- DOCUMENT EXCERPT -
# # # #
Tax Form Data Extraction - Environment Setup

This post details steps in setting up an environment used for extracting text from tax forms. Today I’ll be walking through the steps to install the necessary tools needed going forward. The environment in which I will be working will be Windows 10 with WSL2 configured and running Ubuntu 20.04 (WSL installation instructions here). It is possible to install all of the dependencies mentioned today directly in a Windows environment, but it will require a lot more setup; I strongly suggest embracing WSL. It shouldn’t take more than a couple hours to get everything up and running.

We start by updating our package manager:

sudo apt-get update # Update package source list
sudo apt-get upgrade # Update installed packages

Next, install Python3. The following command will show you if Python is installed.
# # # #
- EXTRACTED MATERIAL -
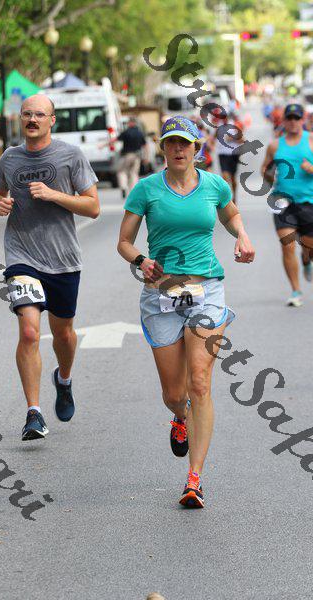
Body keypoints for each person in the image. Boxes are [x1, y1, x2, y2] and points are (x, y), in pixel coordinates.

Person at [117, 116, 254, 508]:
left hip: (206, 289)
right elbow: (124, 241)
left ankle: (194, 479)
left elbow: (230, 214)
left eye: (185, 143)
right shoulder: (146, 189)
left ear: (197, 148)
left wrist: (242, 235)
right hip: (161, 294)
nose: (178, 149)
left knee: (200, 381)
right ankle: (180, 416)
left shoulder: (214, 185)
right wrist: (141, 260)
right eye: (171, 143)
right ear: (163, 148)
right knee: (175, 394)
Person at [0, 94, 100, 440]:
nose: (32, 119)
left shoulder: (71, 155)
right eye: (27, 114)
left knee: (63, 334)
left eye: (39, 114)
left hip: (63, 259)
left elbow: (93, 206)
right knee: (29, 332)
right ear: (20, 119)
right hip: (22, 254)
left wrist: (54, 195)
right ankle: (33, 413)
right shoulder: (10, 157)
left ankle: (63, 379)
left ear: (52, 120)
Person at [261, 103, 313, 306]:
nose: (292, 122)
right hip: (282, 201)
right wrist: (268, 174)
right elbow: (265, 171)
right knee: (287, 245)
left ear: (303, 119)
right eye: (289, 118)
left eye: (296, 118)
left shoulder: (311, 140)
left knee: (309, 246)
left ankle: (306, 259)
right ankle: (296, 291)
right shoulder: (275, 145)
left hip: (309, 202)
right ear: (283, 120)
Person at [215, 112, 245, 204]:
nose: (223, 119)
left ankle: (234, 196)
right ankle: (227, 198)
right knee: (225, 176)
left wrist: (232, 138)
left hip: (233, 154)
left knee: (232, 178)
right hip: (222, 154)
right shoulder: (218, 126)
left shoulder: (234, 126)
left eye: (224, 117)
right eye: (221, 117)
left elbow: (242, 140)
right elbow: (214, 137)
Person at [117, 117, 147, 198]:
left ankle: (123, 187)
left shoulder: (126, 132)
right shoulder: (140, 133)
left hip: (127, 155)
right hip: (137, 156)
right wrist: (146, 157)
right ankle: (133, 190)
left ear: (130, 123)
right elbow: (145, 145)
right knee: (134, 173)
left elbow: (116, 139)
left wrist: (103, 145)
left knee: (122, 171)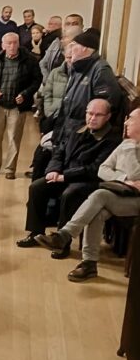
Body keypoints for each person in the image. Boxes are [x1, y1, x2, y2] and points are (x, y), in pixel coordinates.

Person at [37, 107, 140, 281]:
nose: (126, 122)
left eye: (130, 119)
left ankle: (65, 236)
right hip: (118, 193)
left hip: (135, 200)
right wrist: (124, 179)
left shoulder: (128, 146)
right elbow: (103, 169)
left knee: (99, 195)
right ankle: (88, 263)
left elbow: (136, 175)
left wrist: (131, 148)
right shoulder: (125, 144)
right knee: (98, 211)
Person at [17, 99, 120, 251]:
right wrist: (53, 170)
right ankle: (36, 233)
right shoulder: (78, 129)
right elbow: (59, 151)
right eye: (90, 113)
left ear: (108, 116)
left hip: (88, 181)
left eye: (98, 115)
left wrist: (64, 176)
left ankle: (62, 242)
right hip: (64, 175)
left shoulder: (112, 139)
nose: (92, 118)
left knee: (69, 194)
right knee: (37, 187)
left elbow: (94, 169)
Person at [0, 32, 42, 178]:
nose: (12, 46)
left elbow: (37, 80)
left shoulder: (30, 60)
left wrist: (25, 94)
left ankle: (10, 169)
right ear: (3, 45)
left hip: (17, 106)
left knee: (14, 138)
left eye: (15, 42)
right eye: (9, 43)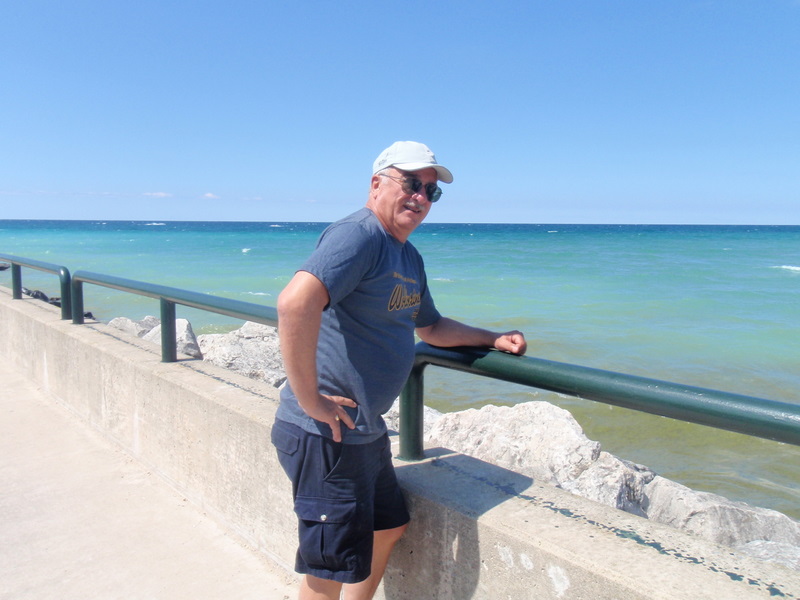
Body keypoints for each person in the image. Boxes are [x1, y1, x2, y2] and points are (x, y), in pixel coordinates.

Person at [272, 141, 527, 600]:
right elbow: (294, 304)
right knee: (327, 573)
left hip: (364, 433)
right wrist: (311, 400)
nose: (421, 197)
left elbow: (430, 326)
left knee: (388, 527)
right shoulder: (360, 234)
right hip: (327, 435)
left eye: (431, 191)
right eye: (412, 184)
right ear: (377, 184)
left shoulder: (407, 256)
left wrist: (491, 338)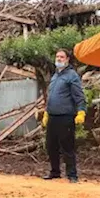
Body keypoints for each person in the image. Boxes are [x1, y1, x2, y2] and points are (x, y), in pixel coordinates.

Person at [42, 48, 86, 183]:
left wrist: (81, 111)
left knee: (67, 147)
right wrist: (46, 112)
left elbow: (79, 96)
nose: (59, 59)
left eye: (62, 57)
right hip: (53, 116)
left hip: (66, 116)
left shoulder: (72, 76)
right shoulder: (55, 76)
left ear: (67, 59)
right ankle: (55, 172)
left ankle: (72, 175)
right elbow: (50, 97)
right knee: (51, 146)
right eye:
# # # #
- CHECK YOUR UNDERSTANDING -
**1)** Answer these questions about the environment setup post:
(a) On what version of Ubuntu does the setup run under WSL2?
(b) About how long should getting everything up and running take?
(c) According to its comment, what does the command "sudo apt-get upgrade" do?
**2)** Reproduce the environment setup post word for word from "This post details" to "Python is installed.".

- RESULTS IN ORDER -
**1)**
(a) Ubuntu 20.04
(b) No more than a couple hours
(c) It updates installed packages.

**2)**
This post details steps in setting up an environment used for extracting text from tax forms. Today I’ll be walking through the steps to install the necessary tools needed going forward. The environment in which I will be working will be Windows 10 with WSL2 configured and running Ubuntu 20.04 (WSL installation instructions here). It is possible to install all of the dependencies mentioned today directly in a Windows environment, but it will require a lot more setup; I strongly suggest embracing WSL. It shouldn’t take more than a couple hours to get everything up and running.

We start by updating our package manager:

sudo apt-get update # Update package source list
sudo apt-get upgrade # Update installed packages

Next, install Python3. The following command will show you if Python is installed.